Derek Jacobi was excellent in Last Tango In Halifax (BBC One, Tuesday, 9pm) but as with all well-known actors, you can sometimes see their most famous role squirming and wriggling just below the skin, like the alien in John Hurt's stomach, ready to break through at any moment.
In Sir Derek's case, the breakthrough happened about half way into Last Tango's first episode when Alan Buttershaw, his character, started stuttering. "Ha-ha-ha-ha-ha-hallo," he said, and there he was, after all these years: Tiberius Claudius Drusus Nero Germanicus This-That-And-The-Other, known to his friends as Claudius the Stammerer or Clau-Clau-Claudius.
Sir Derek may not have intended any of this, but it was useful to be reminded of Claudius in this way. It's still Jacobi's most acclaimed role but it also sentenced him to a career of shouting in the evenings and slightly arch film and TV roles. He deserves more range and in Last Tango was given it in the role of a couthy Yorkshireman, all dishevelled and cosy and wrinkled.
Wrinkled. There's a surprise. We don't often see elderly characters in drama, unless it's as comedy relief or grotesquerie. It's as if TV producers are repulsed by ageing (society certainly is) but with Last Tango, we might at last be seeing a change and an acknowledgement that there's an appetite for portraying the lives of the elderly in a realistic and meaningful way.
Last Tango also made a good stab at showing the lives of the middle classes – another group forgotten in the Downtown-Shameless pincer movement.
Jacobi's character was reigniting his love affair with Celia Dawson (Anne Reid) and their daughters were good examples of what the middle classes have become: all cracked and broken, always arguing in kitchens and cars and trying to hide it under the old assurances of children and houses and work. This group just hasn't been on TV much and, like the elderly, it's time they were welcomed back.
Aside from all this, Last Tango In Halifax was just a solid, good, funny drama. Jacobi and Reid's characters were particularly good together: contemplative, amusing, sharp and willing to talk honestly about spending a long time in unfulfilling marriages. "I feel like I've been on my own for 40 years," said Celia. I wonder how many other seemingly happy elderly people feel that way?

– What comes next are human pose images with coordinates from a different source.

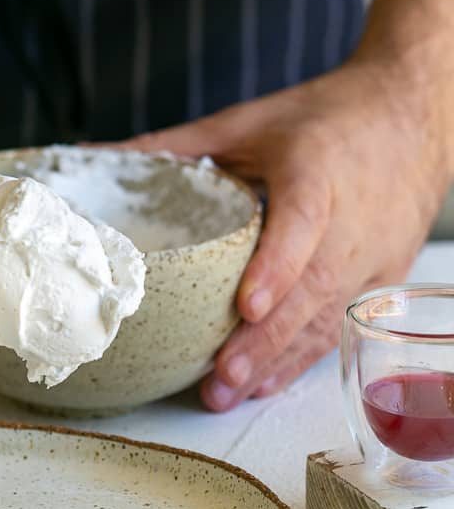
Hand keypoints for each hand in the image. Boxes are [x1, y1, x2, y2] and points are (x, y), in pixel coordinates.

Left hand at [121, 58, 452, 409]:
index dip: (277, 267)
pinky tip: (266, 382)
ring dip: (280, 361)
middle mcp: (354, 220)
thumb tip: (91, 155)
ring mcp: (374, 255)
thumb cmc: (325, 118)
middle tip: (221, 379)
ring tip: (232, 393)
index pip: (302, 225)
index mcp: (318, 172)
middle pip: (312, 290)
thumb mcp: (247, 122)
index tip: (247, 305)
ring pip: (327, 317)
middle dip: (265, 340)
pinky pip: (340, 324)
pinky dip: (303, 357)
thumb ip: (172, 146)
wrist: (416, 116)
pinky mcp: (383, 276)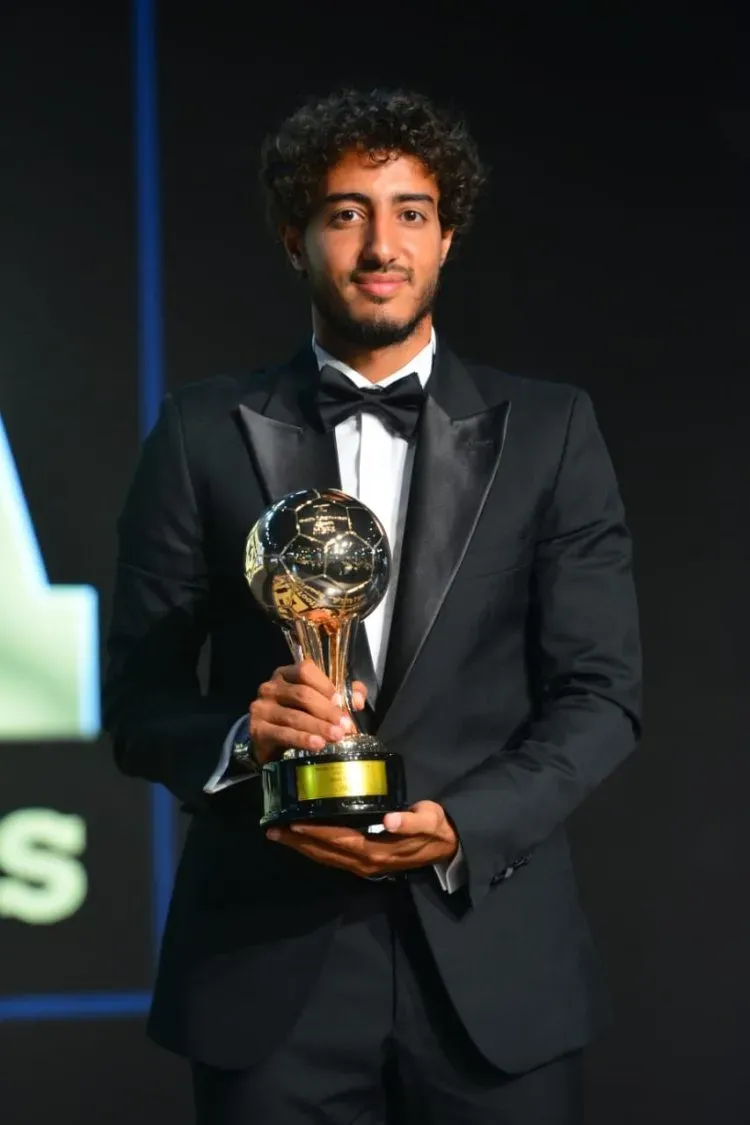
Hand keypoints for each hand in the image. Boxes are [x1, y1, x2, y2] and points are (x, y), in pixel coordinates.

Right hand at [249, 659, 366, 766]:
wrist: (269, 742)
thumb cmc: (299, 716)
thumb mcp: (320, 702)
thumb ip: (342, 694)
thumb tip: (358, 699)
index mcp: (287, 674)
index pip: (305, 670)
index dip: (325, 685)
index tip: (341, 701)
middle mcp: (271, 687)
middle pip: (302, 694)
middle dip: (327, 711)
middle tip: (345, 726)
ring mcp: (261, 707)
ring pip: (294, 716)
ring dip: (319, 727)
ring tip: (337, 737)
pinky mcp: (257, 729)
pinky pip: (283, 733)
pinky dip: (302, 739)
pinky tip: (317, 745)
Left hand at [266, 800, 457, 877]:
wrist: (445, 847)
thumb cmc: (435, 828)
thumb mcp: (429, 820)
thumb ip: (411, 821)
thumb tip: (391, 819)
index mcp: (376, 850)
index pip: (339, 840)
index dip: (316, 833)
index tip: (294, 824)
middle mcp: (365, 861)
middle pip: (325, 852)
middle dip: (298, 842)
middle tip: (272, 830)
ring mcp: (363, 865)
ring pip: (325, 857)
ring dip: (301, 847)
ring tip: (279, 835)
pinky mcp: (364, 862)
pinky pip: (333, 858)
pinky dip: (314, 850)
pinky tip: (303, 841)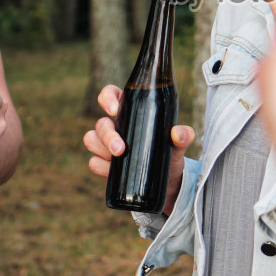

The other big theme of the programme – although it was nudged subtly towards us rather than shoved in our faces – was regret. We found out, for example, that the couple hadn't spoken since 1953 when a note Celia sent with her new address never got to Alan. He then spent 60 years thinking he'd been stood up while she thought he hadn't wanted to get in touch.
The way both of them slowly, gently, realised the truth was played beautifully by Reid and Jacobi, and then there was all the nervousness and fussiness of preparing for a first date again. Shouldn't we learn to deal with all that by the time we're in our 60s and 70s? Derek Jacobi looked out of a window and saw a teenage boy who'd been stood up and we realised: no, we don't learn that. We're just the same as we've always been.